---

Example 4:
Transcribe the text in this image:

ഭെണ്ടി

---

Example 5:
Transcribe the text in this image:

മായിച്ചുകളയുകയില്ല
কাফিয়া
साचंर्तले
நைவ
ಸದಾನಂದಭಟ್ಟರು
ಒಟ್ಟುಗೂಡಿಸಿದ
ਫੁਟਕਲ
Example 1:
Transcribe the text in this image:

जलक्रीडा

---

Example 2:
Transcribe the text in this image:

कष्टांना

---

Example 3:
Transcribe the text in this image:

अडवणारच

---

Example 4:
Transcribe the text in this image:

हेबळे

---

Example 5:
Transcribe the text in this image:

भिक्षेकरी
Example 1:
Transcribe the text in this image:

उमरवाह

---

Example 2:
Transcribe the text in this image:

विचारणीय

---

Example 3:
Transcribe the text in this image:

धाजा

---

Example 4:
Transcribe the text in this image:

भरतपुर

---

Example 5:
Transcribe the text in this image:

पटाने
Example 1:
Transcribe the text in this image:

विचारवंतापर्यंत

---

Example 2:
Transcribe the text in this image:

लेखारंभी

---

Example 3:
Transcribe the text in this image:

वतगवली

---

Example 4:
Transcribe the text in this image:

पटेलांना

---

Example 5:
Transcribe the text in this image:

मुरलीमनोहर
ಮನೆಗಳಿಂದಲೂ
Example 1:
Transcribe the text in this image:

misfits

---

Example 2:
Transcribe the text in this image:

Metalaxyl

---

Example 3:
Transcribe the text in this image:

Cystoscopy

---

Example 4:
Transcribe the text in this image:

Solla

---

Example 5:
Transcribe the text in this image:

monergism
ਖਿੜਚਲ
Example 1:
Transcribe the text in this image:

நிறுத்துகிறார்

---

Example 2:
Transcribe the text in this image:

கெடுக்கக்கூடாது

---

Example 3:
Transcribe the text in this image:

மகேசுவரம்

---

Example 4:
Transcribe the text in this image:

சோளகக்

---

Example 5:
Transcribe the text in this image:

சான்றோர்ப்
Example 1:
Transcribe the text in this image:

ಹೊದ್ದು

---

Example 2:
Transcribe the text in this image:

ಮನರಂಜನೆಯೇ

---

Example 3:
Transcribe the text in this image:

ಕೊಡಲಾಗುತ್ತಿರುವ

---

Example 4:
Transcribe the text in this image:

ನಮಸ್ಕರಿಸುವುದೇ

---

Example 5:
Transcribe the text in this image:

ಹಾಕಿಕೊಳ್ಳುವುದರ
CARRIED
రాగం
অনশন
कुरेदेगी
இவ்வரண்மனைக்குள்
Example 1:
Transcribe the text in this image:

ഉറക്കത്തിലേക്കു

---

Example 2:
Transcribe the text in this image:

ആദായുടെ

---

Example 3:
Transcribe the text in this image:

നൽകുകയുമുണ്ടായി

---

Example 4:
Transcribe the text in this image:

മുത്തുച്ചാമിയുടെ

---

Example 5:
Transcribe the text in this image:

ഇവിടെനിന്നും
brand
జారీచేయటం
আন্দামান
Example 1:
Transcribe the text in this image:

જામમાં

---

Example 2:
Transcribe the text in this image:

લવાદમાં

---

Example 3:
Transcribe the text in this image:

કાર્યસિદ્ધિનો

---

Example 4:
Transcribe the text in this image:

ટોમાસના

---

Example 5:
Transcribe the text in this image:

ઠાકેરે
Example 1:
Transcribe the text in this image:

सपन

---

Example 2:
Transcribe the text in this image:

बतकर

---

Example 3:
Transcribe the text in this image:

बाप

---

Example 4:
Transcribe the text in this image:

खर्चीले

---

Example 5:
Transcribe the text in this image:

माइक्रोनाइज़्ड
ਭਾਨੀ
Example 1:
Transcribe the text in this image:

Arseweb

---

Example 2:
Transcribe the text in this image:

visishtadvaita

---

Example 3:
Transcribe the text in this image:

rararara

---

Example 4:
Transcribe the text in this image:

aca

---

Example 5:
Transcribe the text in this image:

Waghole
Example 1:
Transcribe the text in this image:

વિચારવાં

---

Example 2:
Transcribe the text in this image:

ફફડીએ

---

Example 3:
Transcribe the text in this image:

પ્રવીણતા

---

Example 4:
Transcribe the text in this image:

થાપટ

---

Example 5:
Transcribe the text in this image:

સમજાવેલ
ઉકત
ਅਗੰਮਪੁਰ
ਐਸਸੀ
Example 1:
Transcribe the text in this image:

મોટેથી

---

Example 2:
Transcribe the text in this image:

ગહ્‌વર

▶ **AIM OF THE EXERCISE**: Reproduce all of the records above word for word, leaving nothing out and changing nothing.

▶ **SOLVED EXERCISE**:
---

Example 4:
Transcribe the text in this image:

ഭെണ്ടി

---

Example 5:
Transcribe the text in this image:

മായിച്ചുകളയുകയില്ല
কাফিয়া
साचंर्तले
நைவ
ಸದಾನಂದಭಟ್ಟರು
ಒಟ್ಟುಗೂಡಿಸಿದ
ਫੁਟਕਲ
Example 1:
Transcribe the text in this image:

जलक्रीडा

---

Example 2:
Transcribe the text in this image:

कष्टांना

---

Example 3:
Transcribe the text in this image:

अडवणारच

---

Example 4:
Transcribe the text in this image:

हेबळे

---

Example 5:
Transcribe the text in this image:

भिक्षेकरी
Example 1:
Transcribe the text in this image:

उमरवाह

---

Example 2:
Transcribe the text in this image:

विचारणीय

---

Example 3:
Transcribe the text in this image:

धाजा

---

Example 4:
Transcribe the text in this image:

भरतपुर

---

Example 5:
Transcribe the text in this image:

पटाने
Example 1:
Transcribe the text in this image:

विचारवंतापर्यंत

---

Example 2:
Transcribe the text in this image:

लेखारंभी

---

Example 3:
Transcribe the text in this image:

वतगवली

---

Example 4:
Transcribe the text in this image:

पटेलांना

---

Example 5:
Transcribe the text in this image:

मुरलीमनोहर
ಮನೆಗಳಿಂದಲೂ
Example 1:
Transcribe the text in this image:

misfits

---

Example 2:
Transcribe the text in this image:

Metalaxyl

---

Example 3:
Transcribe the text in this image:

Cystoscopy

---

Example 4:
Transcribe the text in this image:

Solla

---

Example 5:
Transcribe the text in this image:

monergism
ਖਿੜਚਲ
Example 1:
Transcribe the text in this image:

நிறுத்துகிறார்

---

Example 2:
Transcribe the text in this image:

கெடுக்கக்கூடாது

---

Example 3:
Transcribe the text in this image:

மகேசுவரம்

---

Example 4:
Transcribe the text in this image:

சோளகக்

---

Example 5:
Transcribe the text in this image:

சான்றோர்ப்
Example 1:
Transcribe the text in this image:

ಹೊದ್ದು

---

Example 2:
Transcribe the text in this image:

ಮನರಂಜನೆಯೇ

---

Example 3:
Transcribe the text in this image:

ಕೊಡಲಾಗುತ್ತಿರುವ

---

Example 4:
Transcribe the text in this image:

ನಮಸ್ಕರಿಸುವುದೇ

---

Example 5:
Transcribe the text in this image:

ಹಾಕಿಕೊಳ್ಳುವುದರ
CARRIED
రాగం
অনশন
कुरेदेगी
இவ்வரண்மனைக்குள்
Example 1:
Transcribe the text in this image:

ഉറക്കത്തിലേക്കു

---

Example 2:
Transcribe the text in this image:

ആദായുടെ

---

Example 3:
Transcribe the text in this image:

നൽകുകയുമുണ്ടായി

---

Example 4:
Transcribe the text in this image:

മുത്തുച്ചാമിയുടെ

---

Example 5:
Transcribe the text in this image:

ഇവിടെനിന്നും
brand
జారీచేయటం
আন্দামান
Example 1:
Transcribe the text in this image:

જામમાં

---

Example 2:
Transcribe the text in this image:

લવાદમાં

---

Example 3:
Transcribe the text in this image:

કાર્યસિદ્ધિનો

---

Example 4:
Transcribe the text in this image:

ટોમાસના

---

Example 5:
Transcribe the text in this image:

ઠાકેરે
Example 1:
Transcribe the text in this image:

सपन

---

Example 2:
Transcribe the text in this image:

बतकर

---

Example 3:
Transcribe the text in this image:

बाप

---

Example 4:
Transcribe the text in this image:

खर्चीले

---

Example 5:
Transcribe the text in this image:

माइक्रोनाइज़्ड
ਭਾਨੀ
Example 1:
Transcribe the text in this image:

Arseweb

---

Example 2:
Transcribe the text in this image:

visishtadvaita

---

Example 3:
Transcribe the text in this image:

rararara

---

Example 4:
Transcribe the text in this image:

aca

---

Example 5:
Transcribe the text in this image:

Waghole
Example 1:
Transcribe the text in this image:

વિચારવાં

---

Example 2:
Transcribe the text in this image:

ફફડીએ

---

Example 3:
Transcribe the text in this image:

પ્રવીણતા

---

Example 4:
Transcribe the text in this image:

થાપટ

---

Example 5:
Transcribe the text in this image:

સમજાવેલ
ઉકત
ਅਗੰਮਪੁਰ
ਐਸਸੀ
Example 1:
Transcribe the text in this image:

મોટેથી

---

Example 2:
Transcribe the text in this image:

ગહ્‌વર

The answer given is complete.